→ Work instruction
Copy each of the rows below word for word, omitting the pictures.

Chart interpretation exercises
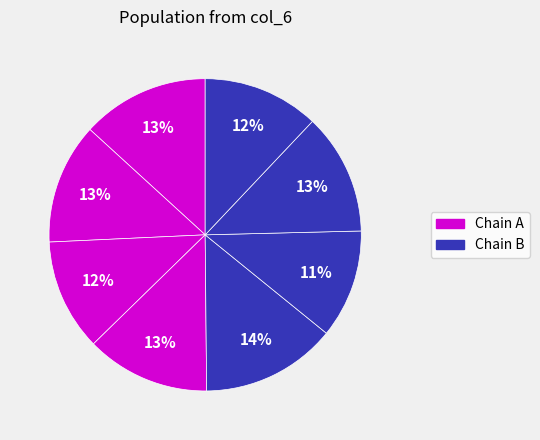

Is there a majority slice in this chart?

No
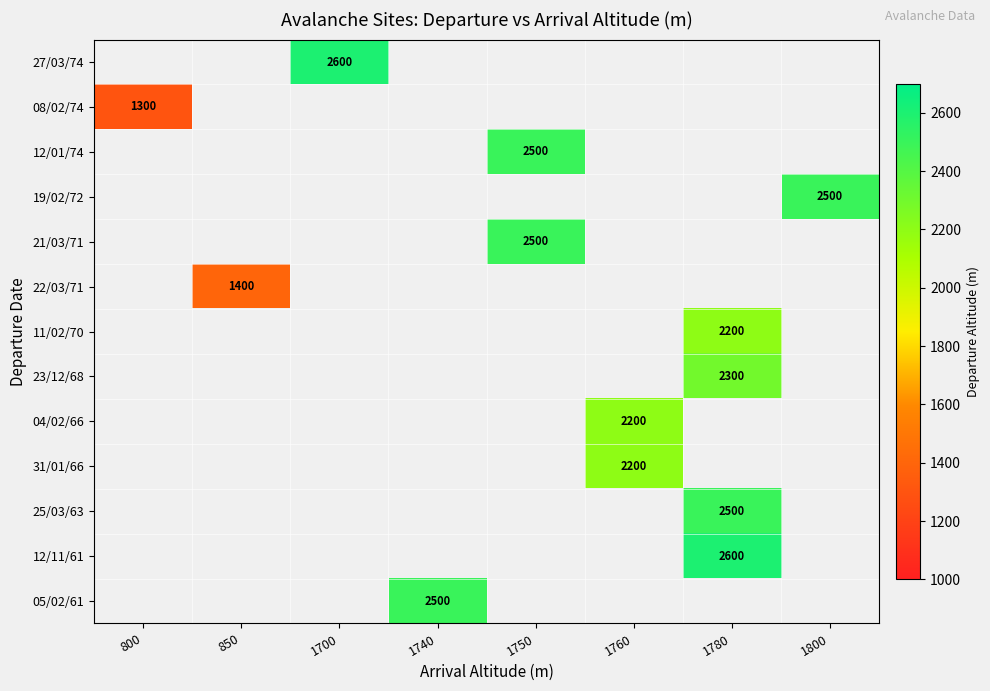

Which has a higher value, 1740 or 1780?

1780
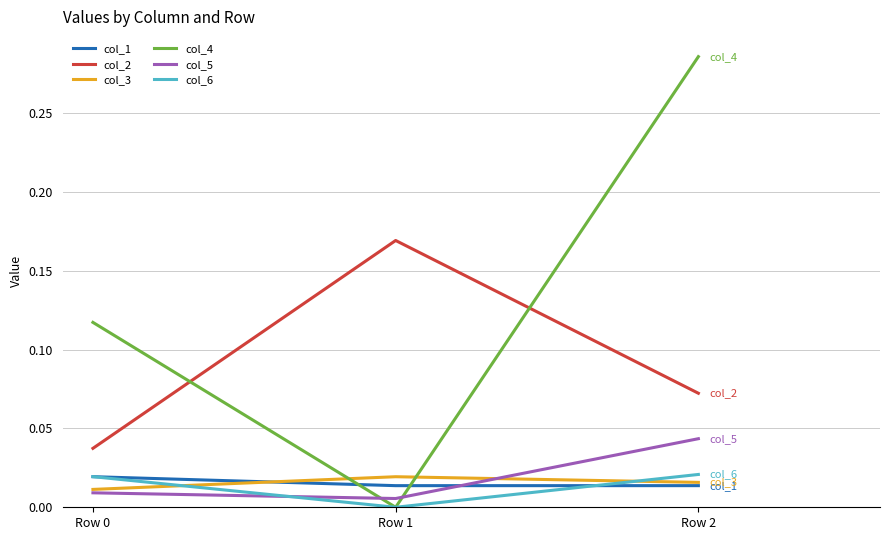

Which series changed the most between Row 0 and Row 2?

col_4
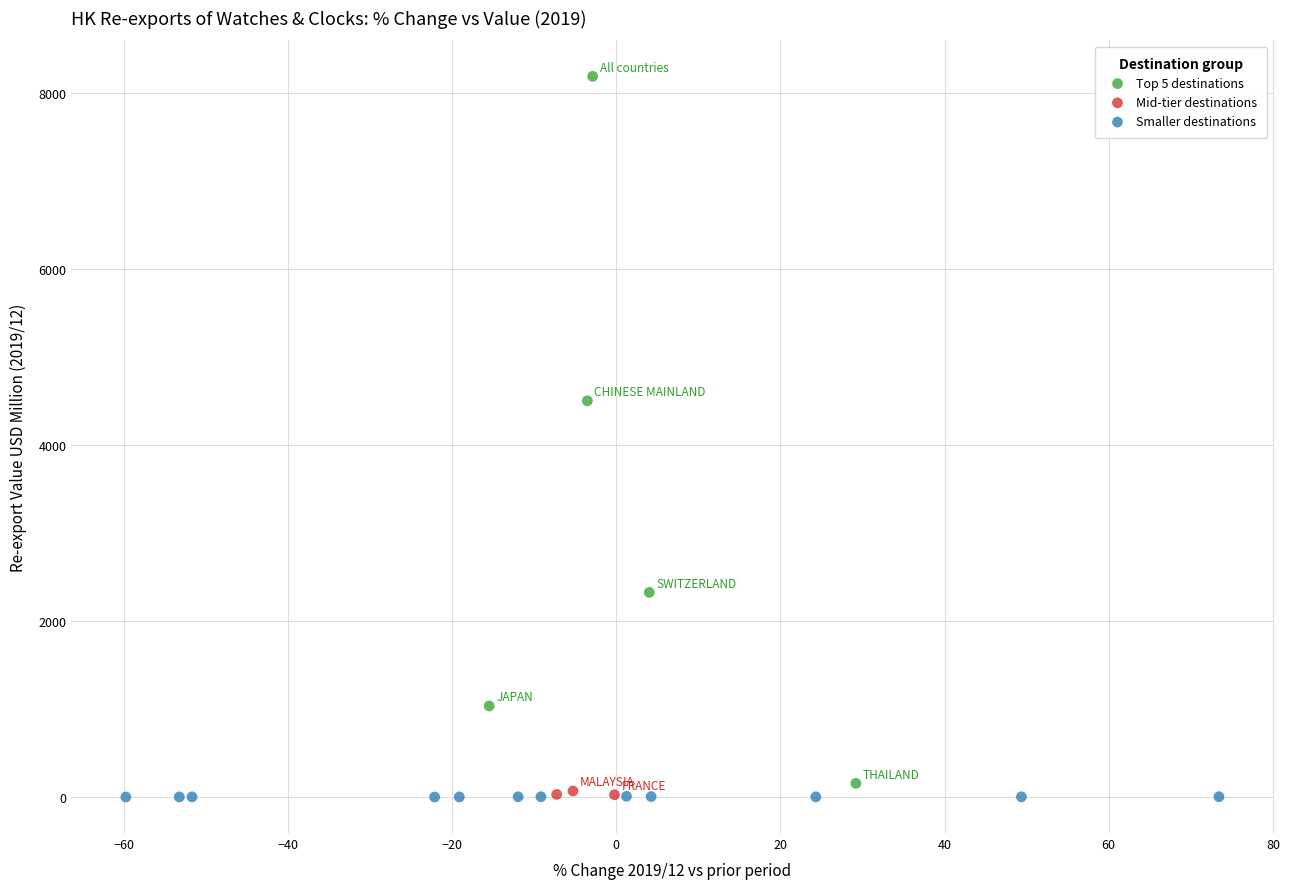

Which series has the widest spread of Y values?

Top 5 destinations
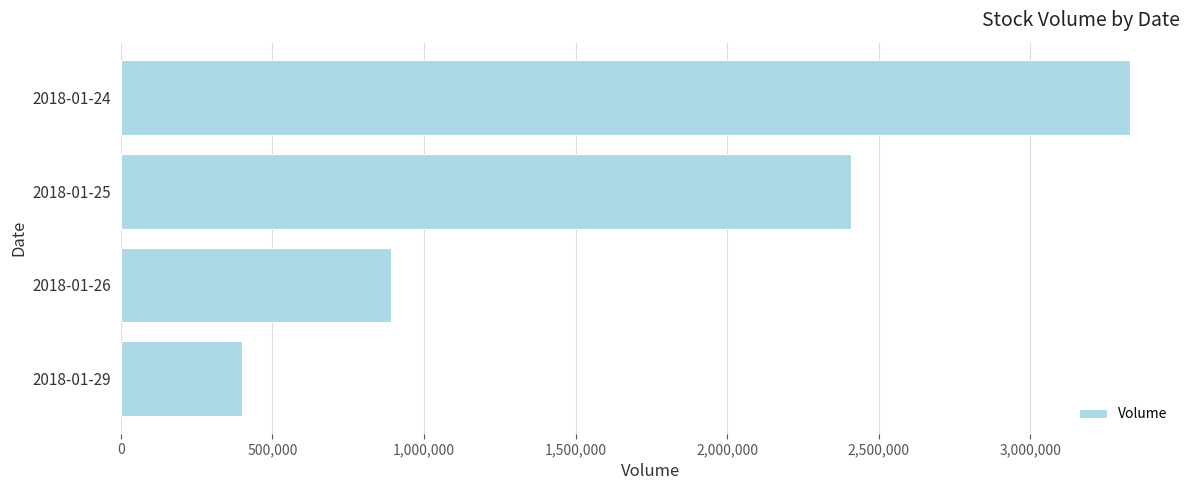

Reading top to bottom, extract all data points from this chart.

3327290	2406838	890153	397903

→ Solution to this task
Is there a majority slice in this chart?

No

Which has a higher value, 1740 or 1780?

1780

Which series changed the most between Row 0 and Row 2?

col_4

Which series has the widest spread of Y values?

Top 5 destinations

Reading top to bottom, extract all data points from this chart.

3327290	2406838	890153	397903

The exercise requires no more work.